LONDON.- A fine Purdey hammer gun made for Agustín Fernando Muñoz (1808 1873), the second husband of the Regent of Spain, Maria Christina, is to be auctioned in the Modern Sporting Guns sale on 5 December 2014, at the
Bonhams saleroom in Knightsbridge. The gun, completed in 1877, is estimated at £10,000 15,000.
Muñoz was raised in humble surroundings in Tarancón, a small municipality in the province of Cuenca. Keen to avoid following his father into the tobacco industry, he enlisted in the royal bodyguard and relocated to Madrid. It was there that Muñoz came into contact with Maria Christina, and fell in love with her.
Accounts of how Muñoz attracted the attention of the Queen vary: according to one, he courageously stopped the runaway horses pulling her carriage with her trapped inside; according to another, he simply picked up the handkerchief which she had dropped behind her. Whichever it was, it certainly worked King Ferdinand died on 29 September 1833, and on 28 December, less than three months after his death, Maria and Muñoz were married.
The couple were forced to keep their marriage secret Maria would have been obliged to forfeit her regency had it been publicly acknowledged but in reality the union was well known within the Spanish court. Indeed, it was so widely accepted that, when the soldiers on duty at the summer palace mutinied and demanded that Maria grant a constitution, they immediately threatened to shoot Muñoz in order to overcome her initial reluctance.
But the pressure of hiding the marriage eventually became too great. In 1940, Maria abdicated, and the couple fled in exile to France, where they took up residence at Château de Malmaison, a magnificent country-house a few miles from Paris. They would not return until the overthrow of General Baldomero Espartero, after which the marriage was publicly recognised.
The gun, described by Bonhams Head of Modern Sporting Guns, Patrick Hawes, as an very fine and collectable Purdey hammer gun, is the first of a pair of top-lever guns with rebounding sidelocks, percussion fences, and bouquet foliate-scroll engraving commissioned by Muñoz. It features highly-figured stock with engraved heel and toe plates, and 30-inch damascus barrels bearing the engraving, J. Purdey & Sons, 314½ Oxford Street, London. It will be auctioned in its brass-mounted oak and leather case with ivory accessories.
Also in the 5 December sale is a twelve-bore, sidelock hammer ejector gun by Boss & Co., completed in 1893, which is one of only fourteen ever produced. The top-lever gun, featuring rebounding sidelocks, percussion fences, best foliate-scroll engraving, and the engraving Boss & Co. 73 St Jamess Street, London on the 30-inch damascus barrels, is estimated at £12,000 16,000.

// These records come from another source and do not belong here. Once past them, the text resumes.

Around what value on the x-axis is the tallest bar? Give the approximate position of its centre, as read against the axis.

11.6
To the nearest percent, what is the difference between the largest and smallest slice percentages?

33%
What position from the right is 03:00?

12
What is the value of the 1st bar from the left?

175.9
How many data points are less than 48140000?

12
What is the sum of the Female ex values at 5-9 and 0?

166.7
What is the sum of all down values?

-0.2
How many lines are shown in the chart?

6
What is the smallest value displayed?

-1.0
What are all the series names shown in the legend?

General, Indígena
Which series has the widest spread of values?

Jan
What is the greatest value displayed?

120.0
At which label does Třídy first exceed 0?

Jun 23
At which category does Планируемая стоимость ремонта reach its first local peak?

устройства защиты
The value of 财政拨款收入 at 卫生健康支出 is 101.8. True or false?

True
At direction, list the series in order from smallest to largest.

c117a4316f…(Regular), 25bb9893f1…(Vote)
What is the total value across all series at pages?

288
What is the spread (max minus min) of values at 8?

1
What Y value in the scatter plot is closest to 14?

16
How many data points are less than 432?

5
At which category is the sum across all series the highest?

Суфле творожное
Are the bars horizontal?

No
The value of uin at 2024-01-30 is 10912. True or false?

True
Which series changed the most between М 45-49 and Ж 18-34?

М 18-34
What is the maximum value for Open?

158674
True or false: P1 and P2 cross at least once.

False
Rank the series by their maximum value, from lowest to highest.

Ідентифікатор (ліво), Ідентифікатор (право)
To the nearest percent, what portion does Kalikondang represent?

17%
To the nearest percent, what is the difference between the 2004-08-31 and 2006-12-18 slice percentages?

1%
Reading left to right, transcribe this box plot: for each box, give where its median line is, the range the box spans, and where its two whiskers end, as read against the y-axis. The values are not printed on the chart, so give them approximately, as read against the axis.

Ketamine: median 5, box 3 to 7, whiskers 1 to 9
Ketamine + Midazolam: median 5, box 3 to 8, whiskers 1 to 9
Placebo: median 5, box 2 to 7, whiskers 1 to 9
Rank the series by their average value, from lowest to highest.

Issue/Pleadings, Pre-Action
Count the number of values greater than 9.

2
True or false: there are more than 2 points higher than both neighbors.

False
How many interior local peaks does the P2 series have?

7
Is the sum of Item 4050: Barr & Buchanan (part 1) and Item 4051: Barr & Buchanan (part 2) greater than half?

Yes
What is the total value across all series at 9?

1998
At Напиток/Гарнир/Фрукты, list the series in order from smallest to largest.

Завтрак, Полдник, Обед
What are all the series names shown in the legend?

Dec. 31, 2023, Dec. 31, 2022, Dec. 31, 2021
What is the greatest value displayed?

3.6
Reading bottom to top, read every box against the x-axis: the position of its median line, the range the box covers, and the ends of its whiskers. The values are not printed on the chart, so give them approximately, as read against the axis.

As well as being extremely rare, the gun is distinguished in having belonged to Field Marshal Sir Francis Wogan Festing (1902 1976). Festing was educated at Winchester College before joining the army in 1921. He rose swiftly through the ranks, and, in 1942, was the Commander of the 29th Independent Infantry Brigade Group, famous for being the landing force for Operation Ironclad, an operation which comprised a series of invasions of Vichy France territories during the Second World War.
In 2011, Bonhams sold a cased pair of very fine and rare French silver-mounted flintlock pistols, fashioned by Boutet in the period 1798 1809, for £162,000.